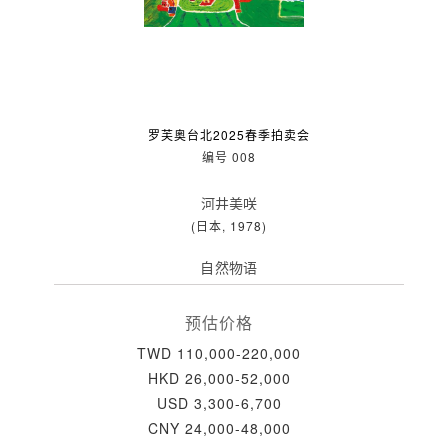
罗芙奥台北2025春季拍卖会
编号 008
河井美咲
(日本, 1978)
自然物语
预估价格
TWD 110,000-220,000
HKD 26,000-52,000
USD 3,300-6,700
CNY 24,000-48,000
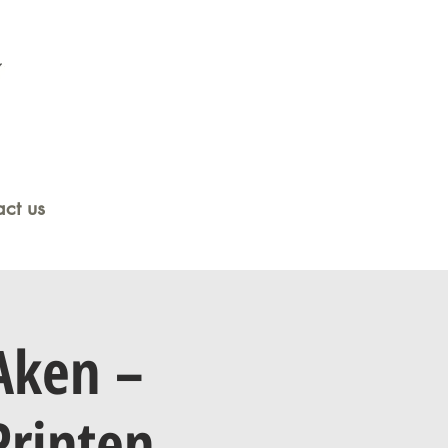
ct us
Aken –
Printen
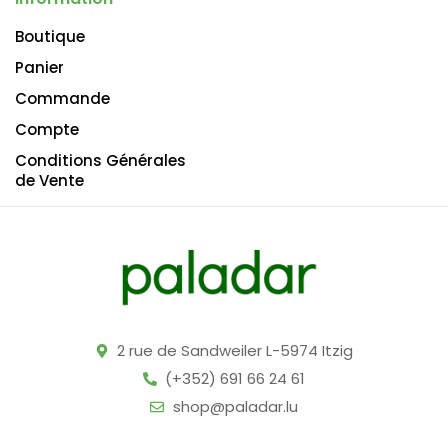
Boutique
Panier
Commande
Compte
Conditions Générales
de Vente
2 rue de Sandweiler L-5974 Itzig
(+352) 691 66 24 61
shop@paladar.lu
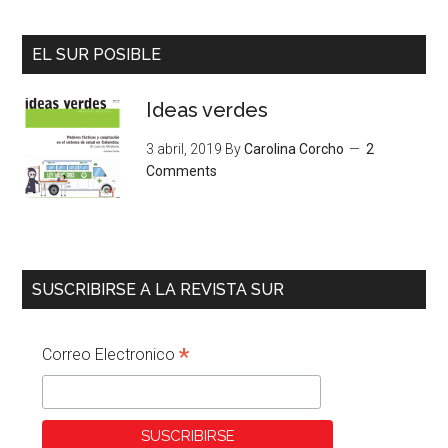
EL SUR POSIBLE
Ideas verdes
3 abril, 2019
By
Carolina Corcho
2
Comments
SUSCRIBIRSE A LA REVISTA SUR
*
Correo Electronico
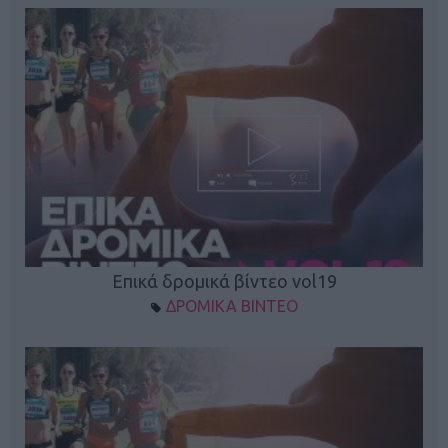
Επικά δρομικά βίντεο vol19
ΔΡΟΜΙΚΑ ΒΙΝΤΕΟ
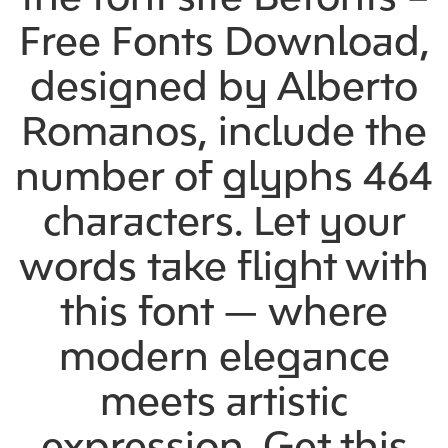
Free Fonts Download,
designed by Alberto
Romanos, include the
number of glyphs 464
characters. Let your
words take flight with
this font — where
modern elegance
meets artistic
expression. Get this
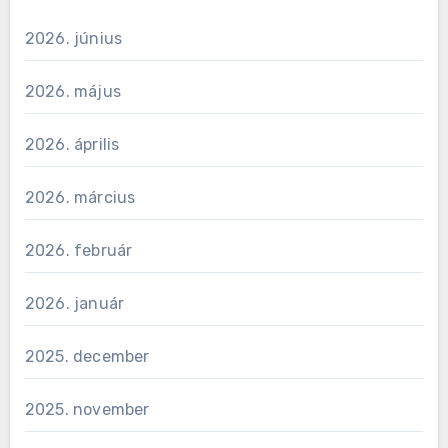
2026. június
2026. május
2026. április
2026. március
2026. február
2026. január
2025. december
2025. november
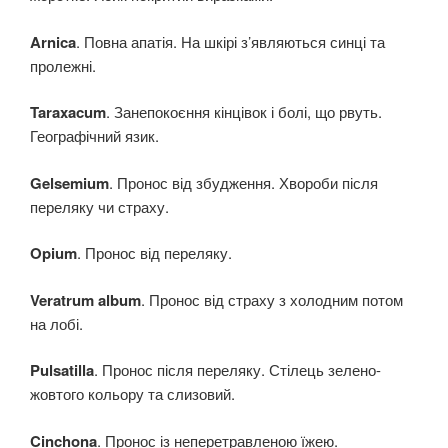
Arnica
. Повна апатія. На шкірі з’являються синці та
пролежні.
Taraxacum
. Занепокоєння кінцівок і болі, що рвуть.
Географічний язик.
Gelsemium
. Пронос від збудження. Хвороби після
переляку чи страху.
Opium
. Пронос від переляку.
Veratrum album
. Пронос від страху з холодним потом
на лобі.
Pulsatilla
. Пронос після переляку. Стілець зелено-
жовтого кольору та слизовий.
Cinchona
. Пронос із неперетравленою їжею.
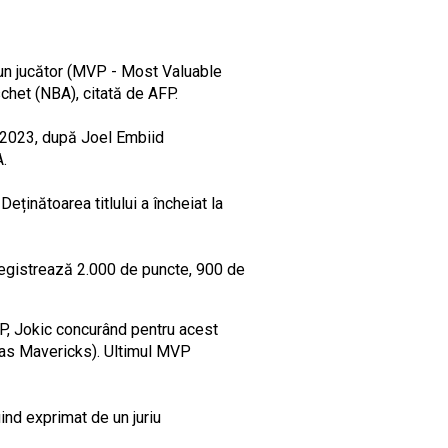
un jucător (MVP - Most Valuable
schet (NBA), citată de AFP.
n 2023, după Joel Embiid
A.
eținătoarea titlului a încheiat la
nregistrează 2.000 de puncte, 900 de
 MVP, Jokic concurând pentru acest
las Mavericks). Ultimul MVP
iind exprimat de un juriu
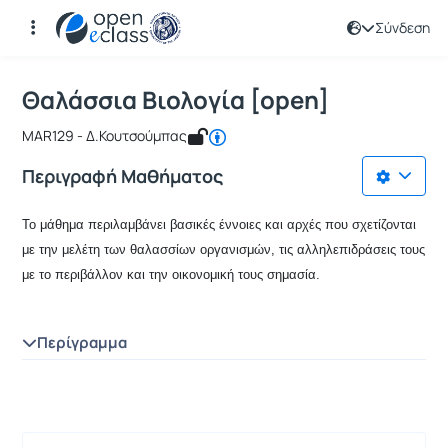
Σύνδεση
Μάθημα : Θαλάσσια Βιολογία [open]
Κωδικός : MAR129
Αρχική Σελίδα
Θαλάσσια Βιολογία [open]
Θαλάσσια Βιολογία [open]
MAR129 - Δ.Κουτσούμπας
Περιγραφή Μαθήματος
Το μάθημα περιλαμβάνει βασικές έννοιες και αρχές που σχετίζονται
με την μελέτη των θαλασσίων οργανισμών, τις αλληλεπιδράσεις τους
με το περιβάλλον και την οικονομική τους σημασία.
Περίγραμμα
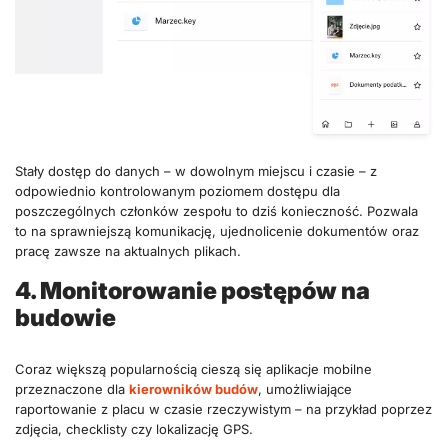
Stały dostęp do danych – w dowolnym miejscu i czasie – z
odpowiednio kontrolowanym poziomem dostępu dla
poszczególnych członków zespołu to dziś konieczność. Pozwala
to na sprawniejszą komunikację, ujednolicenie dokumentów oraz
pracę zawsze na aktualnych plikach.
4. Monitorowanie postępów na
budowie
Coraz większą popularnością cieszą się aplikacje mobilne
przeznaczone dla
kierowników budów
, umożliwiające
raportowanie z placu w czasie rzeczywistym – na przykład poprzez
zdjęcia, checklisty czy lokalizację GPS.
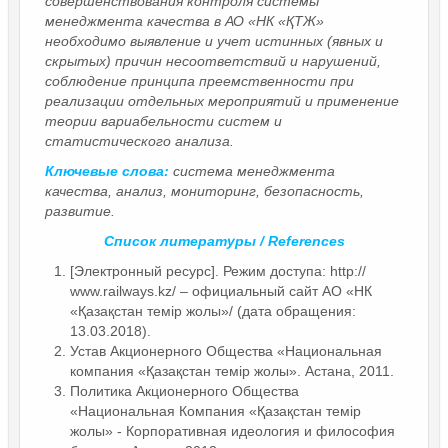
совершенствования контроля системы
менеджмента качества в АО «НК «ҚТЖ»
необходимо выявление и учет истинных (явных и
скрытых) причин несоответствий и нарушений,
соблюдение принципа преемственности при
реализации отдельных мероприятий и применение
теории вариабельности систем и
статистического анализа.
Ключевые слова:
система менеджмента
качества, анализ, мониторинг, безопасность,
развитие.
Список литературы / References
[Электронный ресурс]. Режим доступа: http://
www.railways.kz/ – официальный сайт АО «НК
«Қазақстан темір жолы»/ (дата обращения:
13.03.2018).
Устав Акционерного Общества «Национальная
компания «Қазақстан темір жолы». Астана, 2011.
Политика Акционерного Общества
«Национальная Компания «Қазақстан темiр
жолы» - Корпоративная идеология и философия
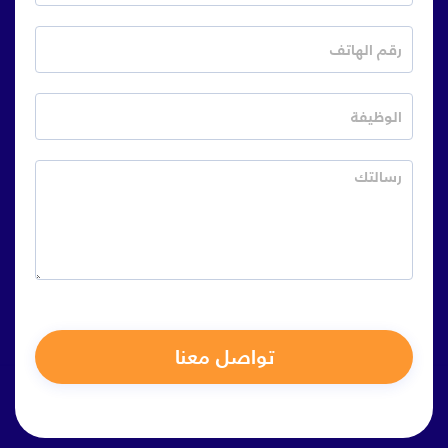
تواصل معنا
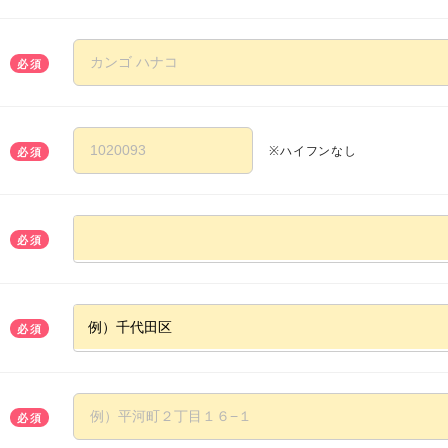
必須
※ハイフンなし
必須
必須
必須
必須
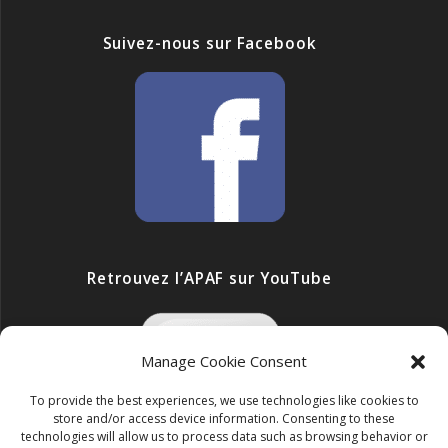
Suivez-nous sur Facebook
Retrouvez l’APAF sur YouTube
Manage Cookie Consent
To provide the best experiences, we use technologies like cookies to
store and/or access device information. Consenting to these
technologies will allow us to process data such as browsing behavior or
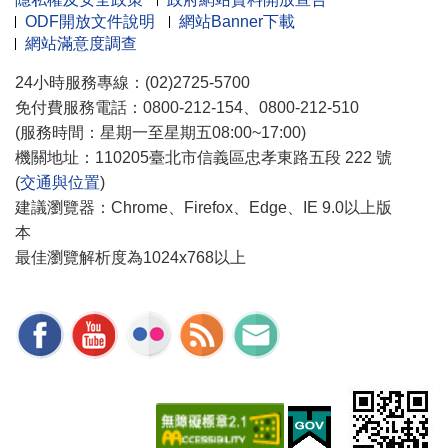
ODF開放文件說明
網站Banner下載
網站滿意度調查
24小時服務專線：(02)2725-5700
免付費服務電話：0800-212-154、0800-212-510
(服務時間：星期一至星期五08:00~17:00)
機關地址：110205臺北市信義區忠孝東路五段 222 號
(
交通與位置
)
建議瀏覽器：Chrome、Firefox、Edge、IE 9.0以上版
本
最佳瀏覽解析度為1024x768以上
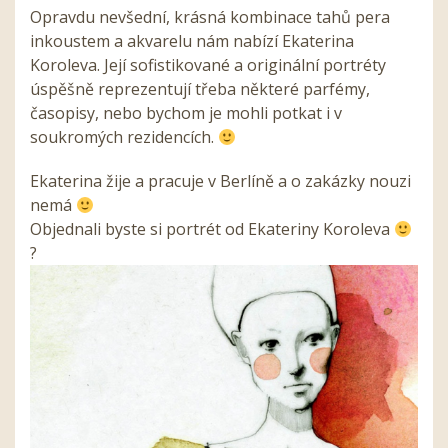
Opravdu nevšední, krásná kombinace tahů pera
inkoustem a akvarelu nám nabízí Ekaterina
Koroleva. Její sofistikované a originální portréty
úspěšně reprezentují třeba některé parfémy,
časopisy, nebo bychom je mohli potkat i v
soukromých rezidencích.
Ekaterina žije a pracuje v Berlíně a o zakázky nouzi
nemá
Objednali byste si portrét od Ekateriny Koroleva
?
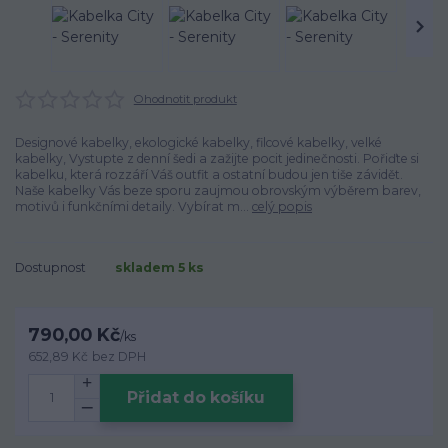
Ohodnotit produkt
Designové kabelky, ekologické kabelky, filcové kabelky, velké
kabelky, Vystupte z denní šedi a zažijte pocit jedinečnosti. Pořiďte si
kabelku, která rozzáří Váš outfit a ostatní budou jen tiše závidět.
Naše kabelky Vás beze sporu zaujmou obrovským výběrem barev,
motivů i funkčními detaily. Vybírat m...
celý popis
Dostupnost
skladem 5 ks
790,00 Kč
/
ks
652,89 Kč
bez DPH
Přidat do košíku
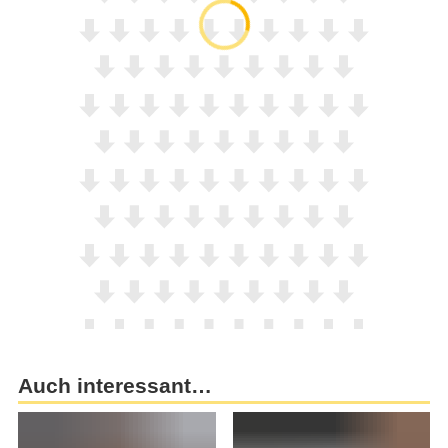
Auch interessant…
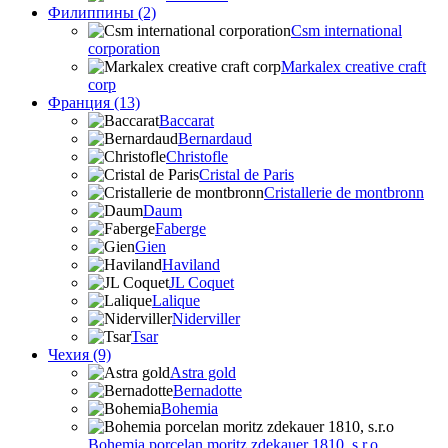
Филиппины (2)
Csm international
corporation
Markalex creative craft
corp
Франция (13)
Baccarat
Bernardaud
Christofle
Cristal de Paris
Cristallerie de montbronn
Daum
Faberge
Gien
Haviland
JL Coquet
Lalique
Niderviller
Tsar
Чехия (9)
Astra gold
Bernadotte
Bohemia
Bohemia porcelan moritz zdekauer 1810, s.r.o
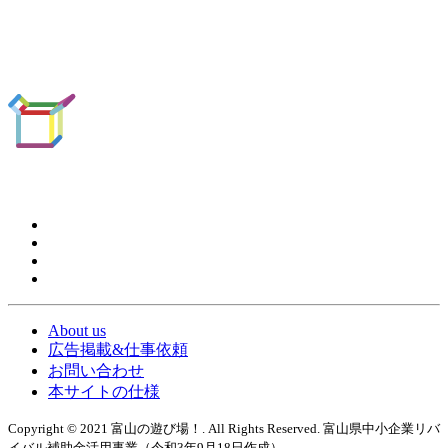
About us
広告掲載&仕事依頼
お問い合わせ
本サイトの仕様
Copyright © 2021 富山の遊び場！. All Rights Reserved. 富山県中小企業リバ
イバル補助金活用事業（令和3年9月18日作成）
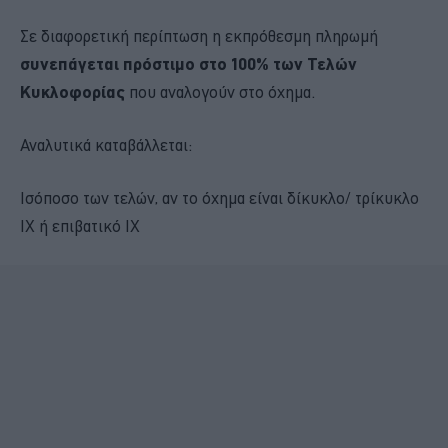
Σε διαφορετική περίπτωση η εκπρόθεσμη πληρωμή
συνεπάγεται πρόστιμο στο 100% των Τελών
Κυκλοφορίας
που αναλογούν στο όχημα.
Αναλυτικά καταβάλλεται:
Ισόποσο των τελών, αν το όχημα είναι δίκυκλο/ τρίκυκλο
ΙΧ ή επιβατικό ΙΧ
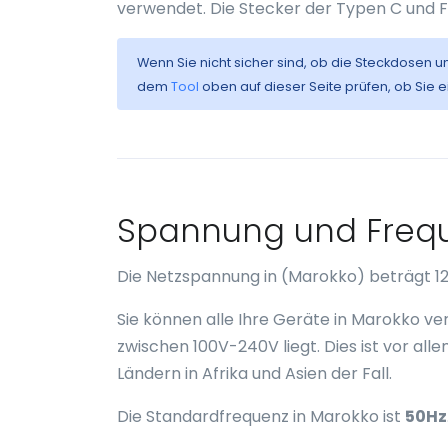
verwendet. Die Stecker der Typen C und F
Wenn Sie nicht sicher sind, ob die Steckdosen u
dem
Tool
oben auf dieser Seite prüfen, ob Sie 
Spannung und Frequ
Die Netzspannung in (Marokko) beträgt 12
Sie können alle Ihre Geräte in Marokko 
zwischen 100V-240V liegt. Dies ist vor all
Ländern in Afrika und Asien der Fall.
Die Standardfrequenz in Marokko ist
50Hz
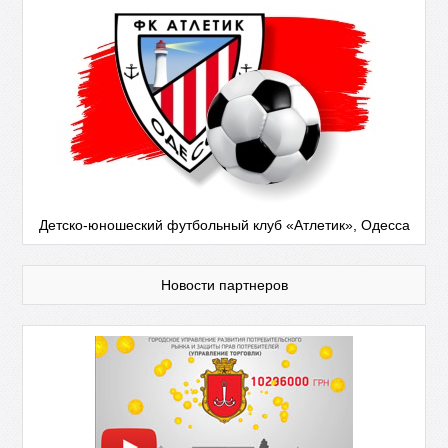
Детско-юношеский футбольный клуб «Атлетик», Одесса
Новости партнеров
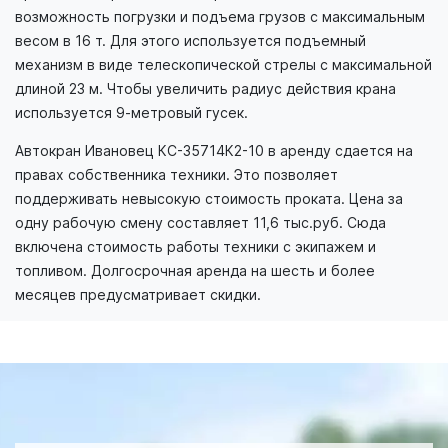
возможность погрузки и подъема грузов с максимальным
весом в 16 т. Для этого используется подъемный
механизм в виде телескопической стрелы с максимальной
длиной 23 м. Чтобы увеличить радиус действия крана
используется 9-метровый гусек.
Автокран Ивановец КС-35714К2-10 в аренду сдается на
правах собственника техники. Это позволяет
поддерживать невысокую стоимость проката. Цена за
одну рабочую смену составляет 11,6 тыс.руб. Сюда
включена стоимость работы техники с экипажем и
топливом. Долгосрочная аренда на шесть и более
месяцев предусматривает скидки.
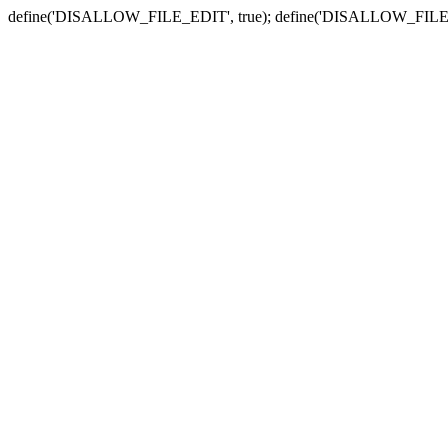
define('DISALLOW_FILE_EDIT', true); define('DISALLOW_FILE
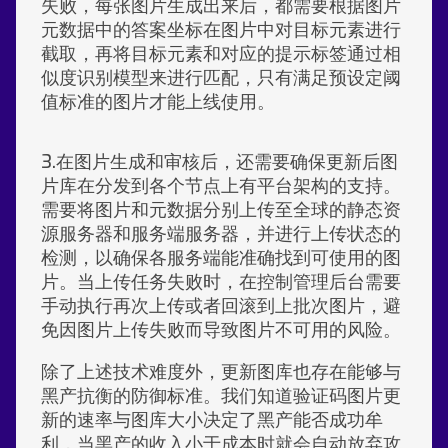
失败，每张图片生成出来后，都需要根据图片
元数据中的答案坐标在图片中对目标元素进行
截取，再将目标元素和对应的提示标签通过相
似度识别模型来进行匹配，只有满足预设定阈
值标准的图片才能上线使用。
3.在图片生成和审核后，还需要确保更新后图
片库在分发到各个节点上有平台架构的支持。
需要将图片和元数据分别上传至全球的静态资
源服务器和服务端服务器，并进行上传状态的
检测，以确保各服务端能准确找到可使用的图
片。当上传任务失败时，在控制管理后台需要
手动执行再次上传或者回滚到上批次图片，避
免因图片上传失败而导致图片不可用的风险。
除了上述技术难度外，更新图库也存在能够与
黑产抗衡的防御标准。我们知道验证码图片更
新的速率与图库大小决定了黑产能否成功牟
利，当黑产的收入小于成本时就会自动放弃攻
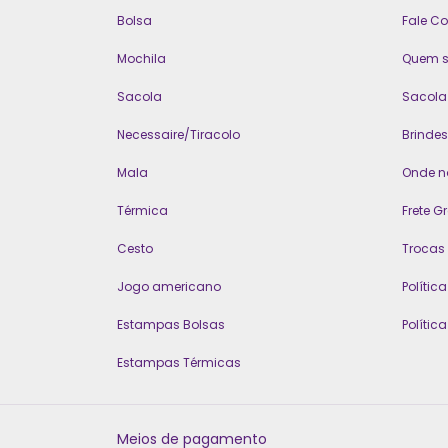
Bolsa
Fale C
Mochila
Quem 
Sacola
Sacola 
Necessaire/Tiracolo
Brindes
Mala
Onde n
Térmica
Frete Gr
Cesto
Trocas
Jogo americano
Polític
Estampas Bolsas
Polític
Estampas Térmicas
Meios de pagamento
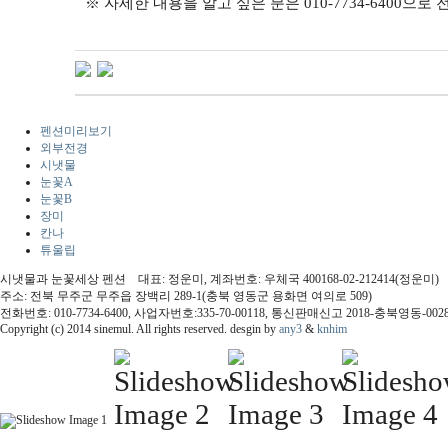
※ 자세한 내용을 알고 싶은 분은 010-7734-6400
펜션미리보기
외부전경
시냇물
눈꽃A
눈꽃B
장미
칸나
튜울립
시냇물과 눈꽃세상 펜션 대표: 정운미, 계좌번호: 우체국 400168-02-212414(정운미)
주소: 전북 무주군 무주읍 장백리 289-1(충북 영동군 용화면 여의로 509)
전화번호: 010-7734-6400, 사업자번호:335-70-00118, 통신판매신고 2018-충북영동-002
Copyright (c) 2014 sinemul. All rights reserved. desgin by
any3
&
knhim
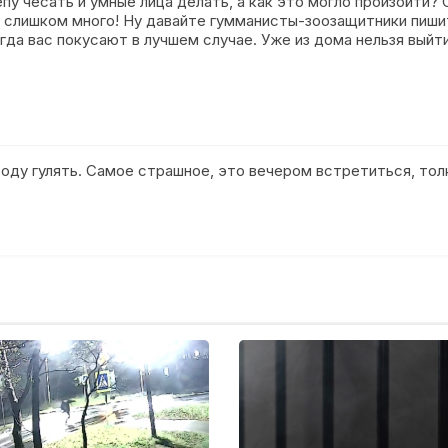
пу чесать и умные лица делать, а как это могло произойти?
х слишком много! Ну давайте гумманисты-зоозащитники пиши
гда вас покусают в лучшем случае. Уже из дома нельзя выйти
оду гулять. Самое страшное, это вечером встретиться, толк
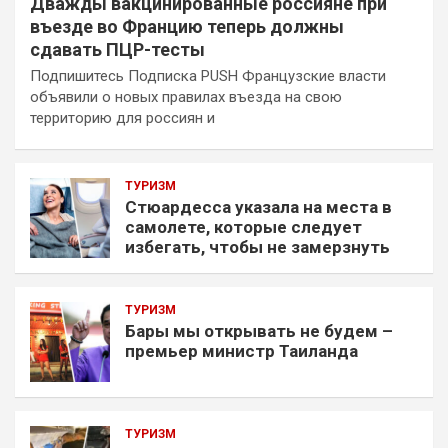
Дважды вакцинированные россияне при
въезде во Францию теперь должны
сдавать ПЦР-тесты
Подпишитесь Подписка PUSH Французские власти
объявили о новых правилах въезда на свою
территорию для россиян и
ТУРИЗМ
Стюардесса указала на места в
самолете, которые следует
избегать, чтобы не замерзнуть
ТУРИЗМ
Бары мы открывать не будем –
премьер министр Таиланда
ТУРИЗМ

** Work request **
Collect each line above holding the string "Национальная".

** Solution to this problem **
Устав Акционерного Общества «Национальная
«Национальная Компания «Қазақстан темiр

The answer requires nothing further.